Con Relic, la regista australiana Natalie Erika James firma un esordio nel lungometraggio che ha il peso specifico di un classico istantaneo. Un film che, come Hereditary di Ari Aster o The Babadook di Jennifer Kent, scava nei nervi scoperti dell’animo umano più che nei soliti cliché del cinema horror. Qui, la paura non arriva da mostri sotto il letto, ma da qualcosa di più intimo, più vero, più tragicamente vicino: la perdita della memoria, della propria identità… e della propria madre.

Tre generazioni, una casa e il vuoto della mente

Emily Mortimer, Bella Heathcote e Robyn Nevin interpretano tre generazioni di donne che si ritrovano nella vecchia casa di famiglia quando la nonna Edna scompare misteriosamente. Al suo ritorno, qualcosa in lei non è più come prima. Ma cosa? È malattia? È possessione? È la casa stessa a nutrirsi dei suoi ricordi?

L’atmosfera è quella di un incubo a occhi aperti, dove le pareti sembrano allargarsi o chiudersi su di te, i suoni sono amplificati fino all’angoscia e l’ombra è più eloquente della luce.

Un horror psicologico travestito da ghost story

Relic non si accontenta di essere un film “sul male che viene da fuori”. Al contrario: il vero nemico è interno, invisibile, implacabile. Il film è una potente allegoria sulla demenza senile — e sulle crepe che si aprono nei rapporti familiari quando il tempo corrode i ricordi. Il lento deteriorarsi di Edna diventa una metafora visiva e sonora: le pareti della casa diventano un labirinto, il corpo si deforma, la mente si spegne… ma in un crescendo poetico e inquietante che non offre vie di fuga semplici.

La regia di James è misurata, elegante e crudele. Ci lascia il tempo di affezionarci ai personaggi prima di colpirci con immagini disturbanti ma mai gratuite.

Donne e horror: una nuova grammatica

C’è qualcosa di profondamente femminile (e femminista) in Relic. Non solo perché il cast principale è tutto al femminile, ma perché il film esplora il tema della cura, del legame madre-figlia-nipote, della paura di diventare il genitore che un giorno hai accudito, e dell’eredità (da cui il titolo) che passa tra generazioni, nel bene e nel male.

Nevin è impressionante: la sua interpretazione è un delicato equilibrio tra vulnerabilità e minaccia. Mortimer regala una performance silenziosamente devastante, mentre Heathcote porta sullo schermo la tensione tra razionalità e istinto.

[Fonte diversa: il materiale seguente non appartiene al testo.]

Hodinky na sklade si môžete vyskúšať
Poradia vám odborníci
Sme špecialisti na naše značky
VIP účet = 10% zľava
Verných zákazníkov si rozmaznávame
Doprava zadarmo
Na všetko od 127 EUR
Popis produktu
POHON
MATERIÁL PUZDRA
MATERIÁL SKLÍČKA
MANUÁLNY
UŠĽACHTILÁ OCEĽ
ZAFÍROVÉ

Un comparto tecnico da brividi – letteralmente

Visivamente il film è un gioiello dell’horror atmosferico: luci fioche, inquadrature fisse che ti fanno dubitare di ciò che vedi, e un uso delle ombre degno di un quadro di Rembrandt con sindrome paranoide. Ma è nel suono che Relic colpisce più duro: i rumori della casa – scricchiolii, passi, graffi – diventano un sottofondo costante, una presenza silenziosa che ti sussurra che qualcosa non va… ma non ti dice cosa.

Qualche chicca in più:

  • Il film è stato presentato al Sundance Film Festival nel 2020 ed è stato immediatamente acclamato dalla critica per la sua originalità e profondità emotiva.
  • Natalie Erika James ha dichiarato di essersi ispirata all’esperienza personale con la nonna affetta da demenza, rendendo l’intero film una sorta di lettera d’amore e di dolore.
  • L’ultima scena del film è una delle più inquietanti degli ultimi anni: una sintesi perfetta tra simbolismo e body horror, che lascia addosso una tristezza profonda e una paura sottile, come un’eco che non vuole andarsene.

Relic non è un horror da “popcorn e urli”, ma una discesa lenta e raffinata nell’incubo più reale che ci sia: perdere sé stessi, o vedere chi ami svanire giorno dopo giorno. Un film che fa paura perché è vero. Un film che ti rimane dentro perché parla di te.